Triple Graph Grammars (TGG) 2.0: Reliable and Scalable Model Integration
Supported by Deutsche Forschungsgemeinschaft (2017–2020)
Model-Driven Engineering (MDE) is an established approach to cope with the increasing complexity of modern software systems. Models allow the development of software on a higher abstraction level. To enable the MDE vision on a large scale, the task of maintaining the consistency of related models is crucial. Different models used to abstract from related but distinct aspects of the same system are typically manipulated concurrently. Unfortunately, mature model integration (tool) support is still missing, which consolidates concurrently performed model changes and re-establishes crucial consistency relationships between them. This is largely because existing approaches to model integration have serious shortcomings w.r.t. expressiveness, reliability, configurability, and scalability. This is even true for the class of bidirectional transformation (bx) languages, developed for the very task to propagate changes back and forth between models.
To strengthen the MDE vision w.r.t. concurrent modeling, the overall goal of this project is to develop a reliable and configurable model integration framework, which is expressive and scalable enough to handle real-world application scenarios. This new framework relies on the fundament of Triple Graph Grammars (TGGs). TGGs, a special branch of bx languages, have been applied in real-world applications showing that they scale reasonably well. Moreover, they are formally based on algebraic graph transformation, providing a solid platform for reasoning about reliability. Hence, TGGs offer a well-suited basis for model integration purposes, despite of the fact that currently existing TGG tools support the propagation of model changes to unmodified related models only; ideas how to generalize towards truly concurrent engineering do exist, but come with severe expressiveness restrictions.

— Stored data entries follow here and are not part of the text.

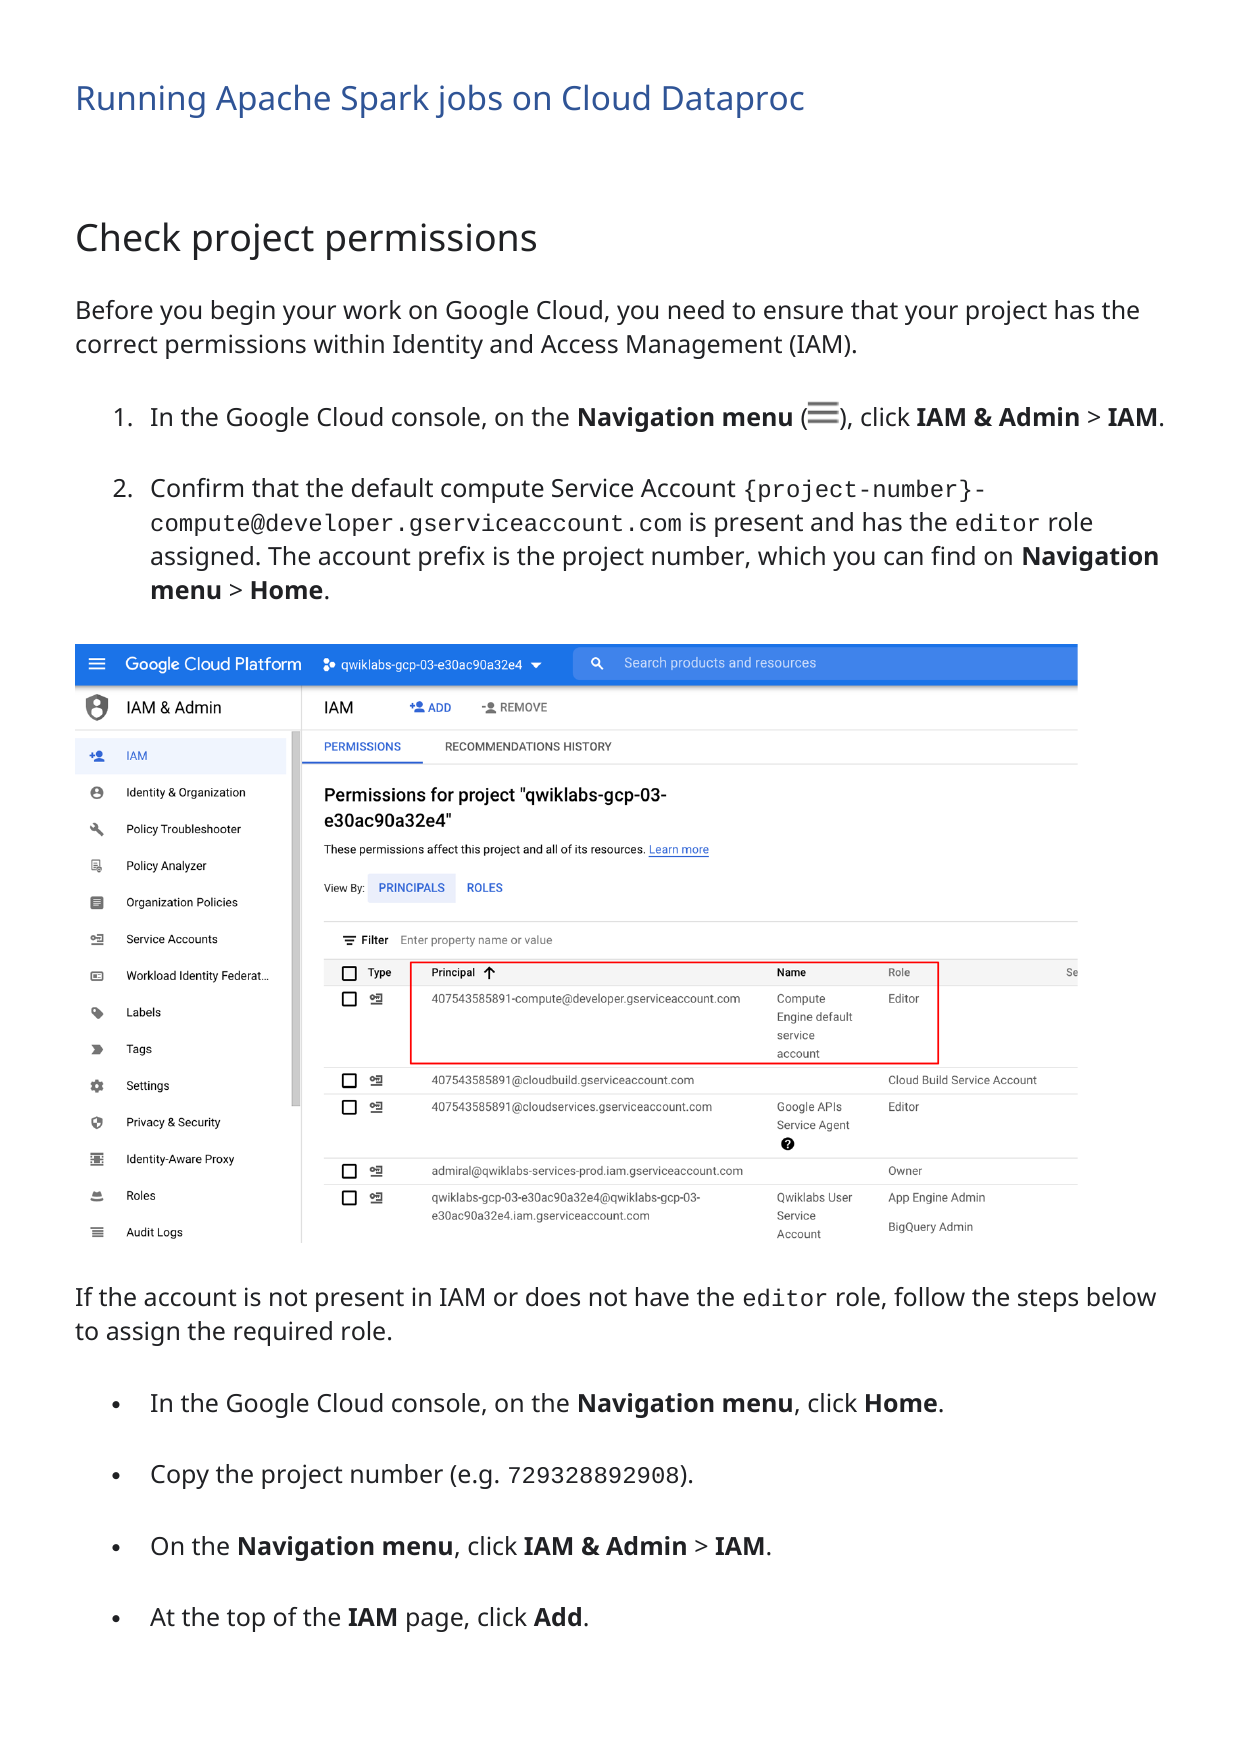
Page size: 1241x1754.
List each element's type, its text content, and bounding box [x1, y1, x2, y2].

list On the Navigation menu, click IAM & Admin > IAM. [112, 1528, 1165, 1563]
list At the top of the IAM page, click Add. [112, 1600, 1165, 1634]
subtitle Running Apache Spark jobs on Cloud Dataproc [75, 75, 1165, 120]
text If the account is not present in IAM or does not have the editor role, follow the steps below to assign the required role. [75, 1280, 1165, 1348]
list Copy the project number (e.g. 729328892908). [112, 1457, 1165, 1491]
text Before you begin your work on Google Cloud, you need to ensure that your project has the correct permissions within Identity and Access Management (IAM). [75, 293, 1165, 361]
list Confirm that the default compute Service Account {project-number}-compute@developer.gserviceaccount.com is present and has the editor role assigned. The account prefix is the project number, which you can find on Navigation menu > Home. [112, 471, 1165, 607]
subtitle Check project permissions [75, 211, 1165, 262]
picture [75, 644, 1078, 1243]
picture [807, 398, 839, 426]
list In the Google Cloud console, on the Navigation menu (), click IAM & Admin > IAM. [112, 398, 1165, 433]
list In the Google Cloud console, on the Navigation menu, click Home. [112, 1385, 1165, 1419]
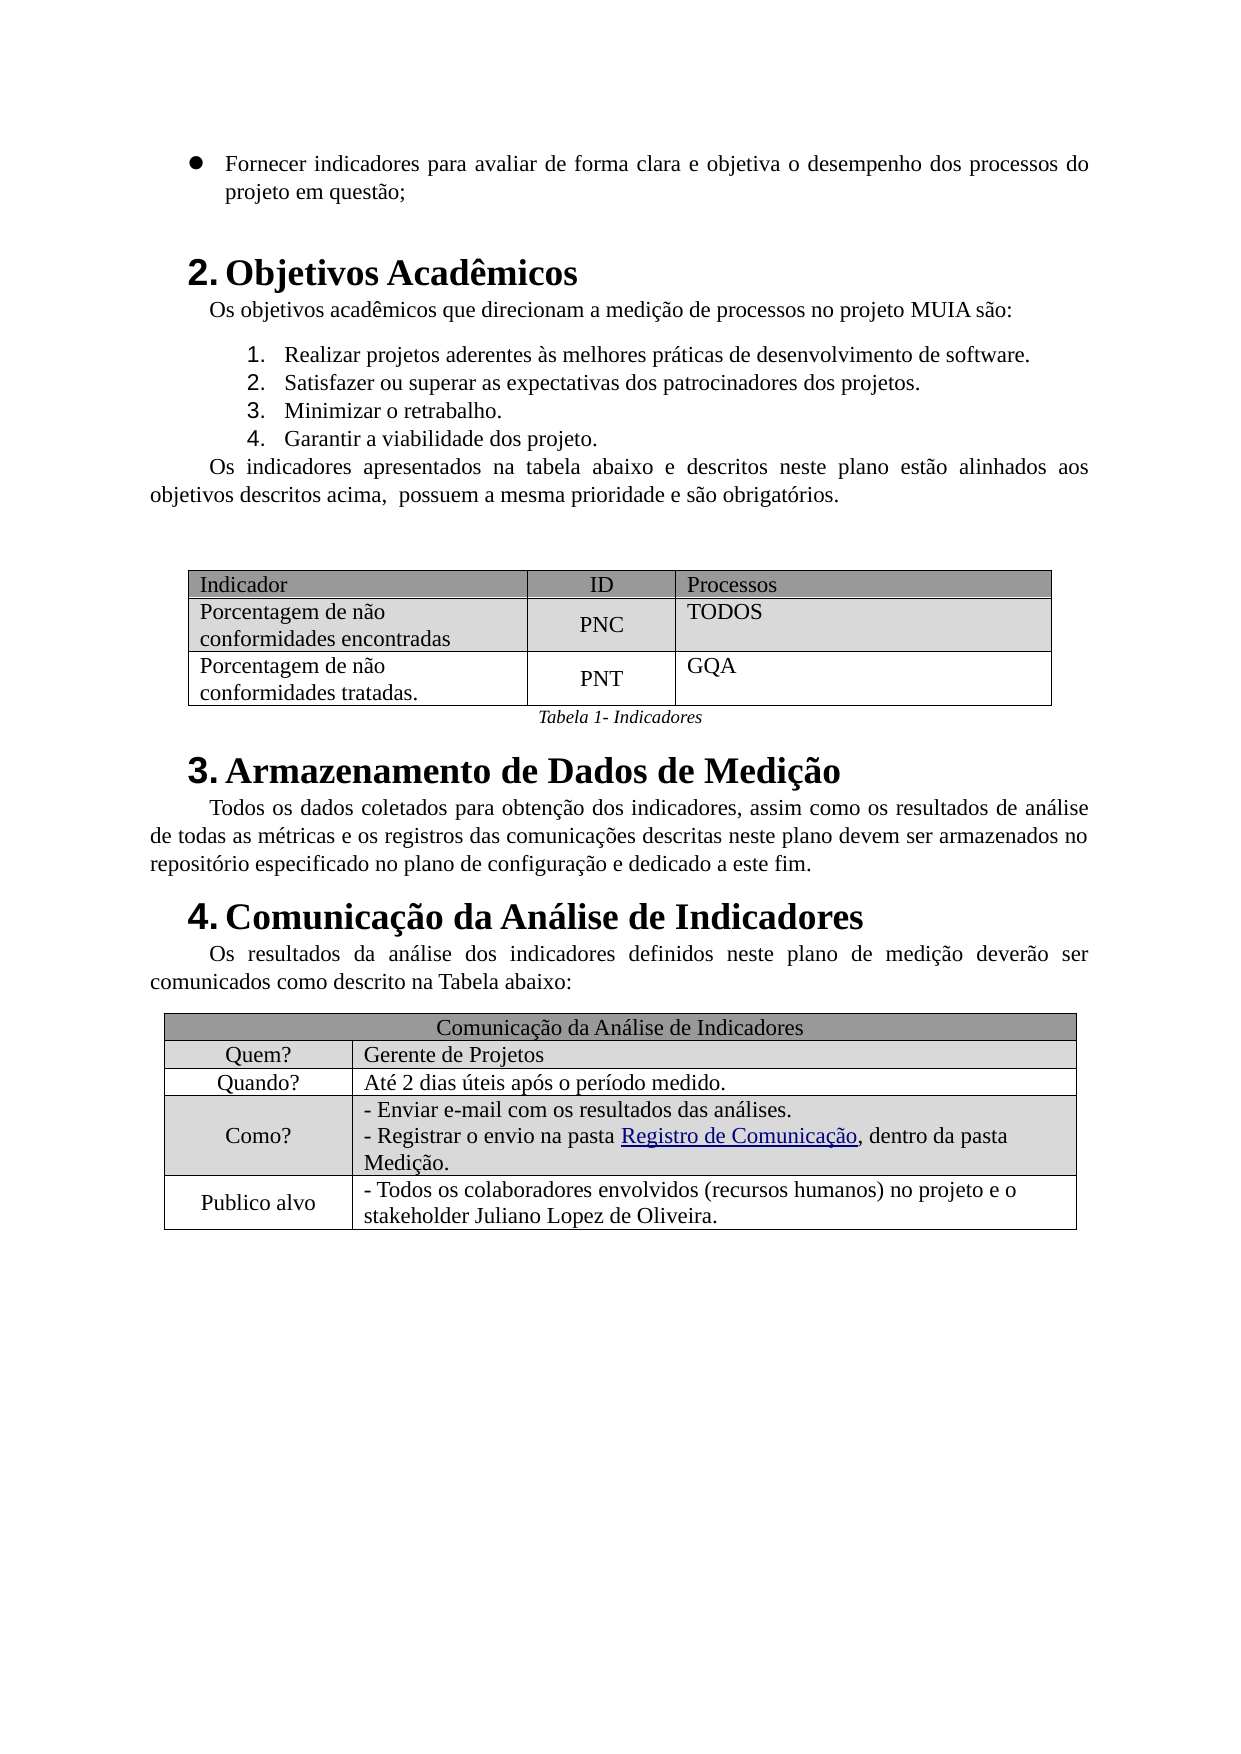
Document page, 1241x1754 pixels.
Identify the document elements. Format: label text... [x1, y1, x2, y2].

Our project vision can be broken down into the following objectives: (O1) Increase the expressiveness of TGGs by supporting multi-amalgamation as a new language feature. Multi-amalgamation allows for the concise definition of For-Each-loops in rules, a concept that is often needed in practice. Moreover, the restriction to TGGs with functional behaviour currently posed by existing TGG-based approaches to model integration shall be dropped. (O2) Establish a reliable model integration framework based on multi-amalgamated TGGs, which takes a novel, truly bidirectional approach to model integration and preserves formally defined correctness and completeness properties of TGG synchronisers. (O3) Develop configurable conflict recognition and resolution strategies for bidirectional propagation of concurrent model changes such that they are preserved as far as possible. (O4) Characterise a class of scalable multi-amalgamated TGGs allowing integration processes with polynomial runtime complexity, without losing the aforementioned correctness and completeness properties. This class of TGGs shall be statically identifiable.